(merci au site de Bless)
Dans son nom d’artiste, déjà, d’une “alarmante douceur”, tout un monde. Bless, comme blessée ou blessure. Bless, comme “bénie” en anglais, pour faire écho à son véritable prénom, Bénédicte. “Il signifie “bénie de Dieu”. Le genre de noms qu’on donnait autrefois aux orphelins”, dit-elle, à la fois frêle et implacable. On aura compris que Bless, 32 ans, n’aime pas tellement les familles. Par l’originalité de son premier album et la singularité de son parcours, elle se tient d’ailleurs à l’écart de toute tentative d’affiliation ou d’amalgame à une quelconque scène, tendance ou génération. Peu ou pas de références musicales, même si, à telle ou telle heure de sa vie, elle se sera passée obsessionnellement en boucle le Velvet Underground avec Nico, Janis Joplin, Jeff Buckley, Rickie Lee Jones, Violent Femmes ou Elliott Smith. Sa musique n’en porte pas vraiment de traces, si ce n’est le goût du travail apre et obstiné, et d’un certain vertige dans la création.
De son enfance solitaire à Boulogne, elle a gardé l’habitude de se batir des univers dans sa chambre, sans témoin, obnubilée par le plaisir de faire, de défaire, de chercher, sans autre guide que sa sincérité et le besoin de s’exprimer. Très tôt, ce sera le dessin et les poèmes. Plus tard, elle s’essaie au théatre, un vieux rêve d’enfant, fréquente des écoles, celle de Niels Arestrup à Paris ou de Lee Strasberg à New York, s’y ennuie à mourir. “Je ne suis pas faite pour la scolarité, ni pour le cabotinage.” Elle montera pourtant sur scène, pour “Et maintenant le silence”, une création foutraque et collective au théatre de la Bastille et, aux Amandiers, pour “Cymbeline” de Shakespeare, dans lequel elle incarne, le crane rasé, un jeune garçon et y chante sa première chanson, qu’elle compose elle-même. Elle se mettra aussi à la sculpture, une passion validée par plusieurs expositions, au cours desquelles elle vendra la totalité de ses oeuvres, et à l’écriture, avec deux romans non publiés, aux histoires follement surréalistes.

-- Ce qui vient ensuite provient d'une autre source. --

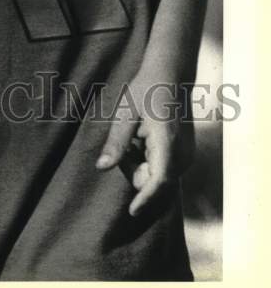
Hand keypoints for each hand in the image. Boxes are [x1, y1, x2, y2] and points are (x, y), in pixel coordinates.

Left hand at [95, 78, 194, 216]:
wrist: (172, 75)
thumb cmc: (146, 90)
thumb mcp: (126, 113)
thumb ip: (116, 143)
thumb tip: (102, 168)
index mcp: (168, 144)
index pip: (159, 181)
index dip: (145, 199)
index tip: (131, 212)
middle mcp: (183, 154)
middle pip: (153, 180)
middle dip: (134, 169)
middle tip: (127, 138)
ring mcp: (186, 155)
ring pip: (157, 175)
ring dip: (141, 163)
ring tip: (136, 133)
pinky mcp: (185, 154)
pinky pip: (163, 167)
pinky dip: (149, 159)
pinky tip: (144, 137)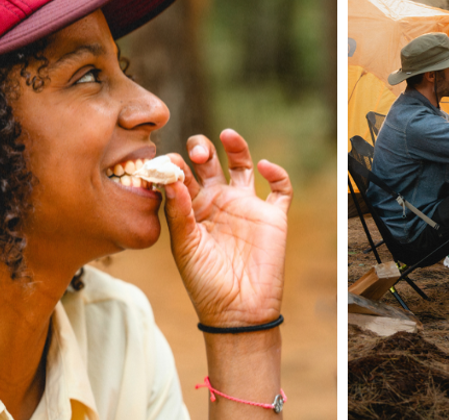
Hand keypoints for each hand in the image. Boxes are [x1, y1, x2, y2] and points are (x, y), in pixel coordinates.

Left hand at [163, 129, 292, 327]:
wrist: (237, 312)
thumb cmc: (205, 284)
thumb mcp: (184, 247)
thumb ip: (179, 212)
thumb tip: (171, 179)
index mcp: (193, 210)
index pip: (183, 176)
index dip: (176, 165)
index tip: (168, 162)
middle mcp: (219, 203)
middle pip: (210, 163)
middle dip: (202, 149)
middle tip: (197, 150)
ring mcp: (246, 207)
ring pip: (242, 165)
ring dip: (236, 146)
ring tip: (226, 135)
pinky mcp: (273, 217)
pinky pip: (280, 188)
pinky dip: (277, 173)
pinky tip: (264, 166)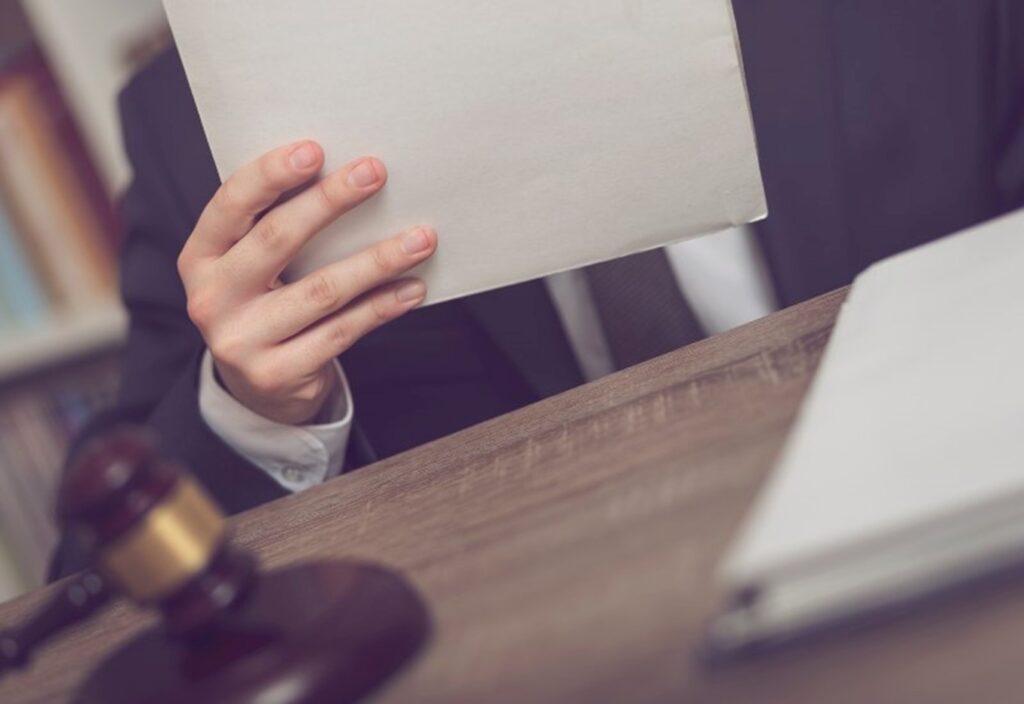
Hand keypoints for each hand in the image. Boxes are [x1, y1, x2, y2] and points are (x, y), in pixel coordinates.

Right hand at [178, 141, 436, 424]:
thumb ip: (276, 228)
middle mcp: (212, 299)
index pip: (231, 204)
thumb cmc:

Mais c’est dans la musique qu’elle trouve l’équilibre et l’épanouissement qu’elle cherchait depuis toujours. “Quand je faisais de la sculpture, j’entendais des voix, des borborygmes, comme si je travaillais mes organes. Mon sentiment de repli se renforçait. La musique est plus extérieure, je n’ai pas l’impression d’être isolée.” Une première expérience avec DJ Cam, un ami de collège, à qui elle confie un texte, “sang-lien”, pour l’album “Underground Vibes”, lui donne l’envie de persévérer. Autodidacte complète, elle se met au travail et la quinzaine de titres de l’album naissent peu à peu, Bénédicte-Bless s’attachant sans relache à tout faire toute seule: l’écriture, la composition, les arrangements. “Si j’écris des histoires, chante t-elle dans une chanson, c’est pour contourner la nuit.”
L’album, profondément addictif, baigne dans un clair-obscur. Voix de Françoise Hardy lo-fi, au bord de l’évanouissement, mélodies obsédantes, parfois d’une majestueuse lenteur, guitares à l’anglo-saxonne. On est happé par l’univers intimiste de Bless comme si on flottait directement dans son inconscient ; otage de ses textes à double sens et à la langueur poétique - “comment rester ensemble sans qu’un jour se ressemble” -, captif des textures uniques et vivantes, émaillées de trouvailles sonores, qu’elle produit avec une grande subtilité et une grande force ; prisonnier aussi de ses deux pôles, le masculin, le féminin, comme si sur ce “Fleuve des soupirants”, qui sonne comme un “Melody Nelson” fait à la maison, elle était à la fois Jane B. ET Gainsbourg. “Je sais qu’il y a énormément de féminité dans ce que je fais, mais j’ai grandi avec l’idée qu’il fallait trouver sa place parmi les hommes. Petite, je ne montais pas aux arbres, mais j’avais la sensation d’être un garçon. Aujourd’hui, arriver à sortir un disque et qu’il soit écouté me donne l’impression de pénétrer le monde.” Si tel est le cas, Bless you.